------ Text section ------

11. Backing pad (100) according to claim 9, wherein once introduced into the at least one recess (126), the at least one respective protruding driving element is releasably fixed to the backing pad (100) in an axial direction by fixing means.

12. Backing pad (100) according to claim 11, wherein the fixing means comprise a screw introduced from the bottom side of the backing pad (100) through a hole in the backing pad (100) in the region of a central recess (126) and screwed into a threaded bore in the bottom side of the at least one respective protruding driving element, or the fixing means comprise first magnetic elements (128), in particular first permanent magnets, located in the at least one recess (126), facing the at least one respective protruding driving element after introduction of the at least one respective protruding driving element into the at least one respective recess (126) and adapted for magnetically interacting with second magnetic elements, in particular second permanent magnets or ferromagnetic elements, making part of the at least one respective protruding driving element.

13. Backing pad (100) according to claim 1, wherein the top surface of the backing pad (100) comprises a plurality of third magnetic elements (130), in particular third permanent magnets; adapted to magnetically interact with fourth magnetic elements, in particular the fourth permanent magnets or ferromagnetic elements; attached to a housing bottom surface of a housing (12) of the hand-held or hand-guided orbital sander (10) or polisher opposite to the backing pad (100) at positions essentially corresponding to the positions of the plurality of third magnetic elements (130) of the backing pad (100).

14. Sheet-like sanding or polishing member (132) having an essentially triangular form, with the top surface for releasable attachment to the bottom surface of a backing pad (100) of the hand-held or hand-guided orbital sander (10) or polisher and with the bottom surface with an abrasive or polishing material, the form of the sheet-like sanding or polishing member (132) essentially corresponding to the form of the backing pad (100), characterized in that the sheet-like sanding or polishing member (132) is adapted for attachment to the bottom surface of the backing pad (100) according to claim 1, and wherein the form of the sheet-like sanding or polishing member (132) essentially corresponds to the form of the backing pad (100) according to claim 1.

15. Orbital sander (10) or polisher comprising the backing pad (100) releasably attached thereto and performing an orbital working movement upon activation and during intended use of the orbital sander (10) or polisher, characterized in that the orbital sander (10) or polisher comprises the backing pad (100) according to claim 1.

16. Backing pad (100) according to claim 2, wherein the protrusion (108) is limited at its sides by straight or curved lateral lines (112), interconnecting lateral lines (106) of the triangular region (102) of the backing pad (100) with a tip (110, 114, 116) of the protrusion (108).

17. Backing pad (100) according to claim 2, wherein at least a tip (110, 114, 116) of the protrusion (108) has a thickness smaller than the thickness of the backing pad (100) in the triangular region (102).

18. Backing pad (100) according to claim 2, wherein the backing pad (100) comprises a resilient support structure (120) made of a rigid or semi-rigid material, including plastic, and a flexible yielding layer (122) made of an elastically deformable, soft material inextricably fixed to a bottom surface of the resilient support structure (120).

------ Extracted material ------

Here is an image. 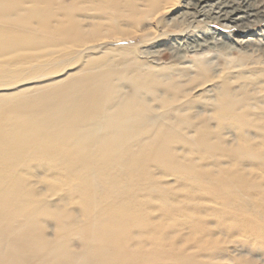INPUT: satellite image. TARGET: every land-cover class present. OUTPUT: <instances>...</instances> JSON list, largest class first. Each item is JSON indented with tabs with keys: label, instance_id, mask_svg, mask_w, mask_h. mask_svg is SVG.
Returning <instances> with one entry per match:
<instances>
[{
	"label": "bare ground",
	"instance_id": "bare-ground-1",
	"mask_svg": "<svg viewBox=\"0 0 264 264\" xmlns=\"http://www.w3.org/2000/svg\"><path fill=\"white\" fill-rule=\"evenodd\" d=\"M250 1L0 0V43L68 42L83 58L52 91L0 109V264H196L168 238L166 214L150 212L151 180L136 166L183 161L174 139L203 149L264 135V35L210 29L264 23V0ZM211 179L242 193L233 174Z\"/></svg>",
	"mask_w": 264,
	"mask_h": 264
},
{
	"label": "rangeland",
	"instance_id": "rangeland-1",
	"mask_svg": "<svg viewBox=\"0 0 264 264\" xmlns=\"http://www.w3.org/2000/svg\"><path fill=\"white\" fill-rule=\"evenodd\" d=\"M199 20L203 22L205 18ZM256 21L252 19L246 26L221 21V26L210 29L230 35L234 40H255L264 35V23L256 25ZM242 28L249 30L242 31ZM26 41L18 47L0 43V109L4 104L15 108L26 96L38 97L52 91L53 83L67 79L81 67L83 58L68 54L71 46L68 42ZM204 54L207 53H191L189 62L200 61L206 56ZM214 57V53L207 55L216 63ZM23 81L27 83L19 86ZM184 141L183 138L173 140L174 150L183 161L153 163L146 169L140 163L141 166H136L137 175L151 180L148 186L152 200L150 212L158 216L166 214L174 224V227L166 225L168 238L180 249L196 252V264H264V223L254 217L264 219V135L225 136L222 141L213 138L203 149ZM43 158L48 157L28 153V159H38L36 165L40 167L45 166ZM36 172L37 179L53 174L45 169ZM230 174L244 182L242 193L230 187L233 184L220 185V188L217 181L211 179ZM176 177L186 180L180 183ZM202 186H208L209 191L214 188V194L201 195L197 190ZM37 191L49 194L43 186ZM141 194L149 197L145 192ZM185 194L192 200L187 207L177 203L174 208L169 207L175 199L183 200ZM260 197L261 201H256ZM186 218L196 225H181ZM48 232L53 231L49 229Z\"/></svg>",
	"mask_w": 264,
	"mask_h": 264
}]
</instances>
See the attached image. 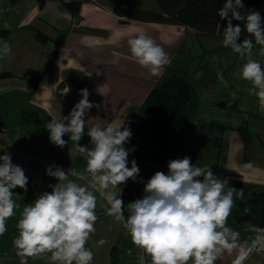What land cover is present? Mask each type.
Here are the masks:
<instances>
[{
  "label": "crops",
  "instance_id": "1",
  "mask_svg": "<svg viewBox=\"0 0 264 264\" xmlns=\"http://www.w3.org/2000/svg\"><path fill=\"white\" fill-rule=\"evenodd\" d=\"M71 0H0V31L6 35L12 52L0 58V155H11L12 163L23 168L28 177L27 191L17 187L12 191L19 208L6 221L7 231L0 236V264H21L13 238L18 235L16 224L25 204L42 192H51L49 185L57 180L46 174V167L57 165L63 170L75 168L84 172L85 158L69 140L63 148L49 140L45 124L51 119H64L81 99L80 90L87 89L88 99L96 107L85 115L88 127L105 126L109 122L131 123L155 84L167 75L180 73L194 86L199 106L189 128L180 137V153L188 152L197 166L218 164L236 172V176H221L230 187L235 182L264 188V98L250 94V82L242 79L240 67L245 63L231 48L220 49L223 38L201 34L196 29L167 22H144L119 15L114 7L160 11L156 0H73L79 1L78 14L64 5ZM37 31L46 39L41 41ZM145 33L167 53L168 62L153 75L132 57L127 39ZM193 39L188 65L177 66L176 56ZM253 49V59L264 57ZM41 80L37 78L47 63ZM67 123V121H65ZM211 124H215L211 125ZM246 126V143L238 128ZM219 126H222L221 128ZM87 133V127H85ZM91 147L85 134L79 141ZM130 149V148H127ZM184 157V156H182ZM128 160L133 157L129 152ZM251 161L253 167L244 165ZM135 180L119 185L124 204L143 196L144 183L140 173ZM129 167L131 164L129 163ZM85 185L89 177H69ZM119 191V189H114ZM95 213V233L86 247L93 252L92 264H151V258L136 247L124 223L106 214L107 203L99 191ZM248 207L253 202L246 199ZM127 216V213H125ZM228 226L240 233L241 241L254 236L246 230L256 225V219L246 214L237 202L227 220ZM264 228V226L262 227ZM105 243L100 244L99 241ZM234 256L225 254L216 264H232ZM264 259V253H253L247 264ZM27 264H54L51 254L29 257ZM58 264V262H55ZM191 264V262H189Z\"/></svg>",
  "mask_w": 264,
  "mask_h": 264
},
{
  "label": "clouds",
  "instance_id": "2",
  "mask_svg": "<svg viewBox=\"0 0 264 264\" xmlns=\"http://www.w3.org/2000/svg\"><path fill=\"white\" fill-rule=\"evenodd\" d=\"M241 9L242 0H225L218 10L226 21L222 45L245 60L240 77L252 85L250 94L264 98V68L253 59L255 45L261 46L258 54L264 57V18L257 10L242 15ZM233 19L243 26L233 25ZM245 31L248 36L238 42ZM127 43L135 61L153 75L168 62L164 49L143 32L130 35ZM11 52V45L0 41V58ZM80 95L67 117L51 118L45 127L50 142L61 148L68 144L63 139L67 134L85 158L86 167L84 172L75 168L65 171L57 165L46 167V174L57 183L49 185L51 192H42L25 204L16 224L18 235L12 243L21 264L45 254H51L54 264H92L93 252L86 244L98 219L94 191L105 199L106 214L124 223L132 243L144 250L151 264H216L225 254L234 256L232 264H247L254 252L264 253V228L248 225L246 230L254 234L249 242L241 241L240 233L227 224L235 199L245 198L243 188L230 187L210 166L194 165L188 156L169 160L167 173L155 172L144 182L143 196L125 205L119 185L139 174L136 161L128 160L131 150L124 147L131 131L123 120L88 127L85 115L96 105L89 101L87 89H81ZM85 134L91 147L79 144ZM253 166L251 161L244 165L248 169ZM85 174L89 177L85 185L69 178H85ZM27 183L23 168L12 163L11 155H0V236L7 231L6 221L20 207L12 190L19 187L26 192ZM255 264H264V259Z\"/></svg>",
  "mask_w": 264,
  "mask_h": 264
},
{
  "label": "trees",
  "instance_id": "3",
  "mask_svg": "<svg viewBox=\"0 0 264 264\" xmlns=\"http://www.w3.org/2000/svg\"><path fill=\"white\" fill-rule=\"evenodd\" d=\"M156 2L160 11L125 7H114L113 9L117 14L134 20L180 24L192 27L201 34L223 38L226 21L219 17L218 10L222 8L225 0H156ZM242 3L244 5V9L240 10L242 15H246V11L257 10L264 18V0H242ZM64 5L72 14H78L79 1H64ZM232 23L243 26V22L234 19ZM5 35L6 31H0V40ZM37 36L41 41L46 39L39 31H37ZM246 36L248 33L242 32L238 42H242ZM252 39L255 44L254 38ZM220 49L226 48L221 46ZM49 65L50 62L40 75L32 80L35 85L41 80ZM198 106L199 97L195 86L180 73L167 75L150 90L128 125L131 137L124 145L125 148H130L133 159L140 165L143 183L157 171L167 173V163L179 155V139L189 128ZM238 132L246 143L248 136L246 126L239 127ZM147 162H154L162 168L147 167L145 165ZM210 167L214 174L236 176V172L218 164ZM234 188H243L245 198L244 200L237 198V202L246 209L248 216L251 215L256 219V226L263 227L264 188L259 191L242 182H235ZM246 199L253 202V207H248Z\"/></svg>",
  "mask_w": 264,
  "mask_h": 264
},
{
  "label": "rangeland",
  "instance_id": "4",
  "mask_svg": "<svg viewBox=\"0 0 264 264\" xmlns=\"http://www.w3.org/2000/svg\"><path fill=\"white\" fill-rule=\"evenodd\" d=\"M116 1V0H114ZM119 1H122V0H119ZM123 1H136L137 3H142L140 2V0H123ZM114 3H117L114 2ZM186 45L188 46V51H186L185 47H183L180 51H179V54L176 56V65L177 66H185V65H188V61H189V53L190 51L192 50V46H193V39L191 37H188L186 39ZM182 156H188V157H191L188 152L184 151V153H182V155H180L178 158H183ZM192 161V160H191ZM145 165L147 167H152V168H162L160 165L154 163V162H147L145 163Z\"/></svg>",
  "mask_w": 264,
  "mask_h": 264
}]
</instances>
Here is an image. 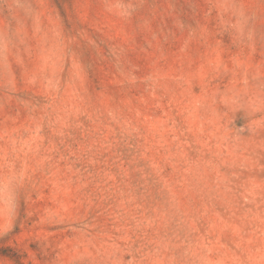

------

Written instruction —
Reproduce the backing pad claims from "17. Backing pad" up to and including "triangular region (102).", renaming every "thickness" as "depth".

Reply to the task —
17. Backing pad (100) according to claim 2, wherein at least a tip (110, 114, 116) of the protrusion (108) has a depth smaller than the depth of the backing pad (100) in the triangular region (102).